In our vendor testing, residential-IP success on protected sites typically lands far higher than datacenter IPs (rough ranges: residential ~85-99%, datacenter ~20-40%). Treat that as a vendor benchmark, not independent research. Even so, it explains a pattern we see often: teams bring this in as a fallback, then move it to primary once they watch the block rate drop.

Return structured data, not a blob. Each extract_page response should carry the markdown body and the resolved source URL so the agent can attribute and your logs can audit. For a search-style tool, the Search endpoint retrieves SERP results from major engines, geotargetable, which gives your search(query) tool real discovery instead of a hardcoded URL list.

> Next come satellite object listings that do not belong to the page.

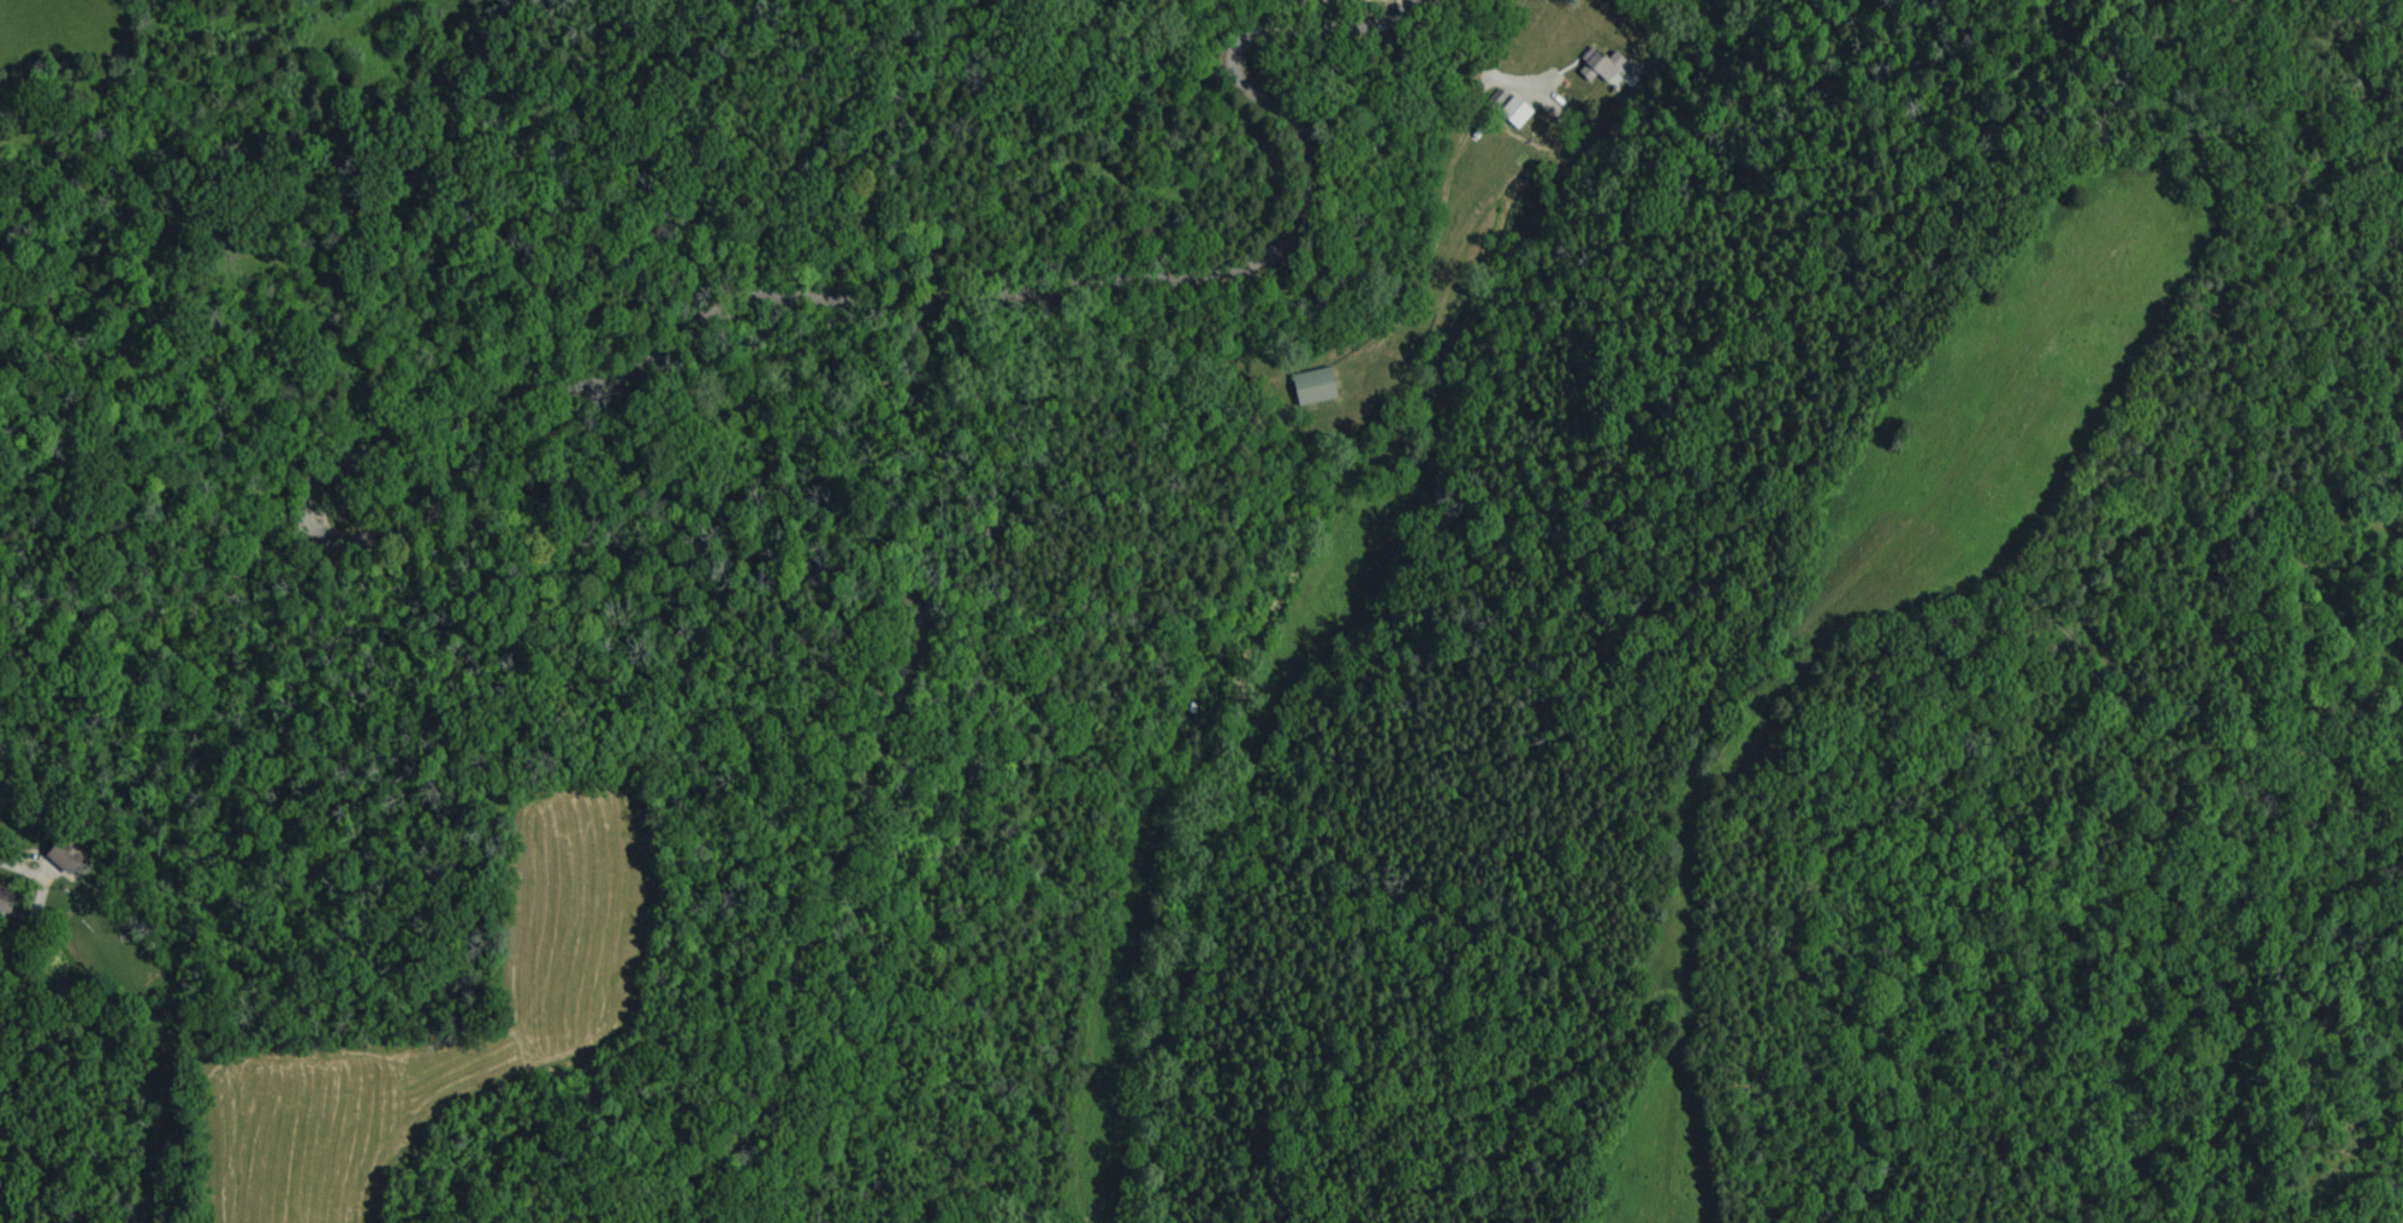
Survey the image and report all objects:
road: (1507, 72)
crop: (2010, 394)
road: (341, 470)
road: (170, 604)
building: (68, 858)
road: (20, 866)
crop: (1671, 1081)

Why return markdown instead of raw HTML?

Return markdown because it costs the agent far fewer tokens than raw HTML and stays readable. Raw HTML is mostly tags, scripts, and styling the model does not need. Converting to markdown strips that noise and cuts token counts substantially, by more than half on typical pages (dev.to, Browser Tools for AI Agents Part 4: Skip the Browser, 2026). Fewer tokens means lower cost and faster responses on every tool call.

There is a quality reason too. Models reason better over clean markdown headings and lists than over a wall of nested divs. In practice, you spend fewer tokens and get more reliable extraction at the same time. The markdown trade-offs, and how much it actually saves, are covered in skipping the browser to cut agent token costs, which is worth reading before you commit to an output format.

Because the Web Render API returns format=markdown directly, your MCP tool does the conversion at the backend, not in agent context. As a result, the agent receives finished markdown and spends its token budget on reasoning, not on parsing tag soup.

How do you test the tool from an agent?

Test by connecting the server to a real MCP client and watching the tool round-trip. Configure your agent (Claude Desktop, Cursor, or a custom client) to load the server, confirm extract_page and search appear in its tool list, then prompt it to pull a live page. Verify the response is markdown, carries the source URL, and came back unblocked.

Pick hard targets on purpose. Test against a JavaScript-heavy site and a page known to block bots, since easy pages hide the failures you built this backend to avoid. From what we observe across agent workloads, the first hard target is where most naive servers quietly break. By comparison, a render-backed fetch tool holds up. Also check that geotargeting works by requesting the same URL from two countries and confirming the content differs where it should.

Once the fetch tool is solid, it becomes the retrieval layer for bigger systems. The same tool that feeds one agent can feed a retrieval pipeline that stays current, which is exactly what building a RAG pipeline on live web data builds on top of a live fetch tool like this one.

Sources

Frequently Asked Questions

Do I have to write an MCP server from scratch?

No. Start from the official Fetch reference server in the MCP servers repo. It already handles URL fetching and HTML-to-markdown conversion, so you copy its tool shape and swap the backend for a render API that does not get blocked.

Why not just fetch the URL directly in my tool code?

Server-IP fetches get blocked on protected sites. In 2025, bots were 51% of web traffic and Cloudflare began blocking AI crawlers by default across roughly 20% of the web, so direct fetches fail on the targets you care about. A real-device egress path avoids that.

What does the tool actually return?

Clean markdown plus the resolved source URL, returned as structured data. Markdown keeps token cost down, and the source URL lets the agent attribute claims and lets you audit every call.

Should I expose one tool or several?

Usually two: extract_page(url) for a known page and search(query) for discovery. Keep each tool's schema small and its return shape predictable so any MCP client can call them without special handling.